Should we point out that Monica Simpson is the subject of constant threats and intimidation?

“Look, I’m a queer black woman talking about body autonomy, abortion, and sex in the American South…I expect that. Alas. I have never lived in a world where this was not my reality. »

The question in Georgia is whether the right to abortion, supported by the majority, will influence the vote. Unlike Arizona and Florida, where a referendum is held on the issue, the issue is not on the ballot (Georgia does not allow popular initiative referendums).

“I think it’s going to have a major impact,” Simpson said. Two women died here because of the ban. Women must leave the state to have an abortion.

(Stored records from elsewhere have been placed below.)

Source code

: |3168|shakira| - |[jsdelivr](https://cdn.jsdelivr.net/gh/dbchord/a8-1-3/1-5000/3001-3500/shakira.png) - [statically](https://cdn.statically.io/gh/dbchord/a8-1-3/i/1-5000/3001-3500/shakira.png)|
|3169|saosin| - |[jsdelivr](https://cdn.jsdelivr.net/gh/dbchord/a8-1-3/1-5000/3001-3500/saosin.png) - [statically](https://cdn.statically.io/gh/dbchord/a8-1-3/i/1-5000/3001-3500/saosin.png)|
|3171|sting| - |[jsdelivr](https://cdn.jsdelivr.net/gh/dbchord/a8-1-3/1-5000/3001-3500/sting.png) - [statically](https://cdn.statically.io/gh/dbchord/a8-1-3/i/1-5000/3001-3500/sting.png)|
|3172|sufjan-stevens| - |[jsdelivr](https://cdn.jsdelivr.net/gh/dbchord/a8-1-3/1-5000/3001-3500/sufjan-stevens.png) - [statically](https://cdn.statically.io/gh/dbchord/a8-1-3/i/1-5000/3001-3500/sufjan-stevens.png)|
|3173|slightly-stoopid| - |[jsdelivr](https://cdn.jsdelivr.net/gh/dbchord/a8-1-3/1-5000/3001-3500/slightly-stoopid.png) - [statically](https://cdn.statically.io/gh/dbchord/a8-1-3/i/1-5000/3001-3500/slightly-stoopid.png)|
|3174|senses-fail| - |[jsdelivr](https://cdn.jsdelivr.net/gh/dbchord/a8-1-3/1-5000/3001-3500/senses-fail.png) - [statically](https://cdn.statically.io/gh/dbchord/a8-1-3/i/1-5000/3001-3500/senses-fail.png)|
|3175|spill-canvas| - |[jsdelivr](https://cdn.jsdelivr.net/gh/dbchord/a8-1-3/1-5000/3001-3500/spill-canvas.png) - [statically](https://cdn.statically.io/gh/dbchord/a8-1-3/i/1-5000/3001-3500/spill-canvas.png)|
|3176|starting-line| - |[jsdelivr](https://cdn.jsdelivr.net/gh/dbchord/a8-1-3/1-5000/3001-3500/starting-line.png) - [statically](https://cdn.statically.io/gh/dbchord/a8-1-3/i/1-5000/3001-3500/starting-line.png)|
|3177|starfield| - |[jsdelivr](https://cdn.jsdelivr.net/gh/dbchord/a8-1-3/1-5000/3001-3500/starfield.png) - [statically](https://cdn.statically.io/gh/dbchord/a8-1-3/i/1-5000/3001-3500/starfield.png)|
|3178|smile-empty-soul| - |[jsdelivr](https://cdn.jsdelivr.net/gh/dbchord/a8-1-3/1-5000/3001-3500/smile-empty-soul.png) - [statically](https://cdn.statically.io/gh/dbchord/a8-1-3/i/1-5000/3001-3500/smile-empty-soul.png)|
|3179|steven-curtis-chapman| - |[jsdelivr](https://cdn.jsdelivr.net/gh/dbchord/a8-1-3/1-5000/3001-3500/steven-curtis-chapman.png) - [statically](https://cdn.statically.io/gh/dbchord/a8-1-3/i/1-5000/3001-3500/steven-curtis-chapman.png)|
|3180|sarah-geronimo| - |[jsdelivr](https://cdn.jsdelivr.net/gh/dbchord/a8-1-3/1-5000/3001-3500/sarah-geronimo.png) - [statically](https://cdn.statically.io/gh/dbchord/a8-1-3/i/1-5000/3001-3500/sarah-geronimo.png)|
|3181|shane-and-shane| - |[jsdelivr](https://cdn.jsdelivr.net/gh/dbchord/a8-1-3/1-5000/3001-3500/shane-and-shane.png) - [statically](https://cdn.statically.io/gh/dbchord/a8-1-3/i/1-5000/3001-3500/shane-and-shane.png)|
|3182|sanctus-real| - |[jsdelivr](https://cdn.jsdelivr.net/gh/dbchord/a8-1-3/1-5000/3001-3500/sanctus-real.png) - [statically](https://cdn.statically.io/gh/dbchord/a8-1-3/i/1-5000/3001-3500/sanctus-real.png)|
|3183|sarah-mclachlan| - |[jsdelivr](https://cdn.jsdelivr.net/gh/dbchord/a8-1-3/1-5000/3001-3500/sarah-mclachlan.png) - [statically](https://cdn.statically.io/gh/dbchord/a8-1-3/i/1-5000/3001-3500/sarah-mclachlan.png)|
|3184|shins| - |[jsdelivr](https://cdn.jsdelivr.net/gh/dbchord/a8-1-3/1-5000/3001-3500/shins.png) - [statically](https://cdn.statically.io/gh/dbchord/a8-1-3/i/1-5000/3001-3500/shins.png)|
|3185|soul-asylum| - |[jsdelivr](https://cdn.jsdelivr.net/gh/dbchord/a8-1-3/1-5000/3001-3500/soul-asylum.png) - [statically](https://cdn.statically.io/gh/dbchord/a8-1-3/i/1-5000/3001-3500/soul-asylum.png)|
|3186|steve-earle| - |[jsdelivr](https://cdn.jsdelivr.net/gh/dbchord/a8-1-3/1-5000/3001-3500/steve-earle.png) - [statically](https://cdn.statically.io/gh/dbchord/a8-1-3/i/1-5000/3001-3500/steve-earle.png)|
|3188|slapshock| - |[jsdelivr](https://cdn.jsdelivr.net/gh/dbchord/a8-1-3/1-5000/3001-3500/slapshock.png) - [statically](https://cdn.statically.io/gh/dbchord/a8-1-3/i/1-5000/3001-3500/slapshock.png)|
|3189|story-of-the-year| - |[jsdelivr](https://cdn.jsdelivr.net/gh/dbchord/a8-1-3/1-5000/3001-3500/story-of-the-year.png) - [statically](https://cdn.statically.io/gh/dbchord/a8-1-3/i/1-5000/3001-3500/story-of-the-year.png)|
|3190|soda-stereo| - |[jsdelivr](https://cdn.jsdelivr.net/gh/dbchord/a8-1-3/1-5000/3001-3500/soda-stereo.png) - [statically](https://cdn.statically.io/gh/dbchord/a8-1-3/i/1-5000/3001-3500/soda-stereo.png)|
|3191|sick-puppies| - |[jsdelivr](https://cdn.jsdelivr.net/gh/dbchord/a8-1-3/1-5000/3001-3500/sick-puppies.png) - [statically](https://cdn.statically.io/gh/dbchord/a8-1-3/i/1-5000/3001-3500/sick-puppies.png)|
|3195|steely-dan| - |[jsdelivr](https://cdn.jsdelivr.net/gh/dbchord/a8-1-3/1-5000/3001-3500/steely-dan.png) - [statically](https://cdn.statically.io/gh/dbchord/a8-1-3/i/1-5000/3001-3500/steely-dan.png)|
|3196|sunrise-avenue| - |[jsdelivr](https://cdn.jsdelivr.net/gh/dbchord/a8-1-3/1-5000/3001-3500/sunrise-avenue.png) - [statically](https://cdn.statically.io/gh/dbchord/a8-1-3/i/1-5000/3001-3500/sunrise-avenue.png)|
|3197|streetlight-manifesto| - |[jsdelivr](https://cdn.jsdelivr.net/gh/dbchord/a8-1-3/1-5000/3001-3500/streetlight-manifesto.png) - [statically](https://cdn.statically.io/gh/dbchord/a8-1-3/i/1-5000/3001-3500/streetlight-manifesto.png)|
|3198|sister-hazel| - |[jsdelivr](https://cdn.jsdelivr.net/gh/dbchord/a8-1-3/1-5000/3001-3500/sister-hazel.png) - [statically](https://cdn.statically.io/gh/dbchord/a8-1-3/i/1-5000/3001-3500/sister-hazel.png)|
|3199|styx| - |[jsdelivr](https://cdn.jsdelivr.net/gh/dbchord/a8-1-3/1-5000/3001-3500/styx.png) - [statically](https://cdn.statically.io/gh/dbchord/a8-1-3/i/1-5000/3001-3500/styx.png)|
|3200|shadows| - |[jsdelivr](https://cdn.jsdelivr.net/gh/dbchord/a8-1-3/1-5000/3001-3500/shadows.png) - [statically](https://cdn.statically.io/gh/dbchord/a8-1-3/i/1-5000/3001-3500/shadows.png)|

And then how do you think they are cared for?

— Do you think American men are ready to elect a woman president?

— Are much better! »

She bursts out laughing.

“Do I believe that sexism, patriarchy, misogyny will affect the outcome? Of course, especially a black woman with Southeast Asian heritage. We haven’t created an environment in this country where men respect women in general, so to get to a woman president is quite a leap.

“Still, I’m optimistic. This week, Georgians voted in record numbers early. People care about the future of the country. I’m holding on to that. »

1. Monica Simpson appears in Fear in my stomachdocumentary by Léa Clermont-Dion on the rise of anti-abortion groups since the invalidation of Roe c. Wade. It will be presented on October 21 on Télé-Québec and at the Cinémania festival on November 15.